[Supplied information Boundary: Start]
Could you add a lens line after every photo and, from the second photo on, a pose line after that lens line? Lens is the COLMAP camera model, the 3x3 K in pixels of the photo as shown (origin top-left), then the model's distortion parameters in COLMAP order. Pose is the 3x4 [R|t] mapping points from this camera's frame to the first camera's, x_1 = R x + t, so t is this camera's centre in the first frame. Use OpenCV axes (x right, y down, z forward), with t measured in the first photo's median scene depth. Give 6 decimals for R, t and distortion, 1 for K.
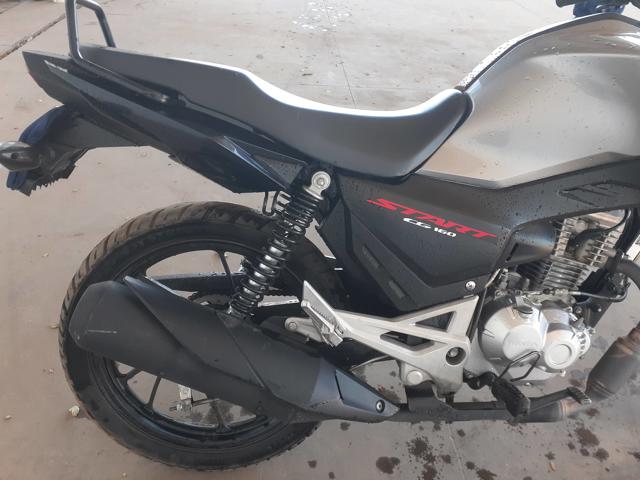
lens RADIAL K [[511.3, 0, 314.9], [0, 511.3, 239.4], [0, 0, 1]] dist [0.052122, -0.100527]
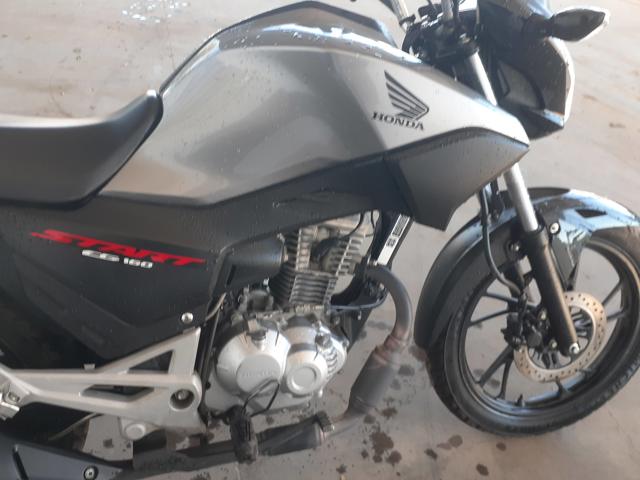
lens RADIAL K [[511.3, 0, 314.9], [0, 511.3, 239.4], [0, 0, 1]] dist [0.052122, -0.100527]
pose [[0.973952, -0.089907, 0.208167, 0.322989], [0.086631, 0.995931, 0.024821, -0.042754], [-0.209552, -0.006141, 0.977778, 0.100581]]
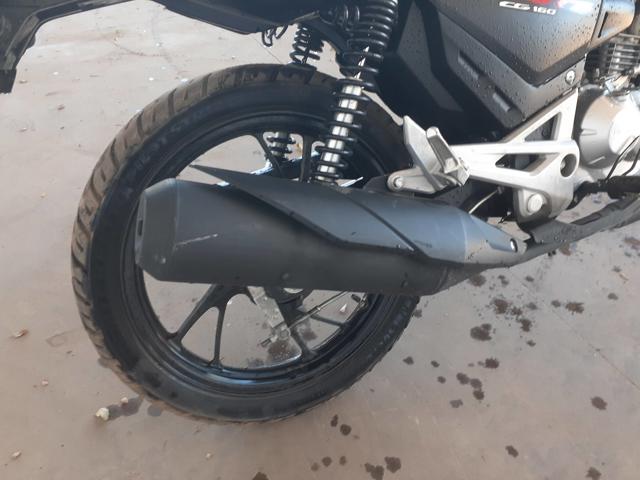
[Supplied information Boundary: End]
Exclude the pictures, and transcribe all of the material exactly.

Could you add a lens line after every photo and, from the second photo on, a pose line after that lens line? Lens is the COLMAP camera model, the 3x3 K in pixels of the photo as shown (origin top-left), then the model's distortion parameters in COLMAP order. Pose is the 3x4 [R|t] mapping points from this camera's frame to the first camera's, x_1 = R x + t, so t is this camera's centre in the first frame. Use OpenCV axes (x right, y down, z forward), with t measured in the first photo's median scene depth. Give 6 decimals for R, t and distortion, 1 for K.
lens RADIAL K [[511.3, 0, 314.9], [0, 511.3, 239.4], [0, 0, 1]] dist [0.052122, -0.100527]
lens RADIAL K [[511.3, 0, 314.9], [0, 511.3, 239.4], [0, 0, 1]] dist [0.052122, -0.100527]
pose [[0.973952, -0.089907, 0.208167, 0.322989], [0.086631, 0.995931, 0.024821, -0.042754], [-0.209552, -0.006141, 0.977778, 0.100581]]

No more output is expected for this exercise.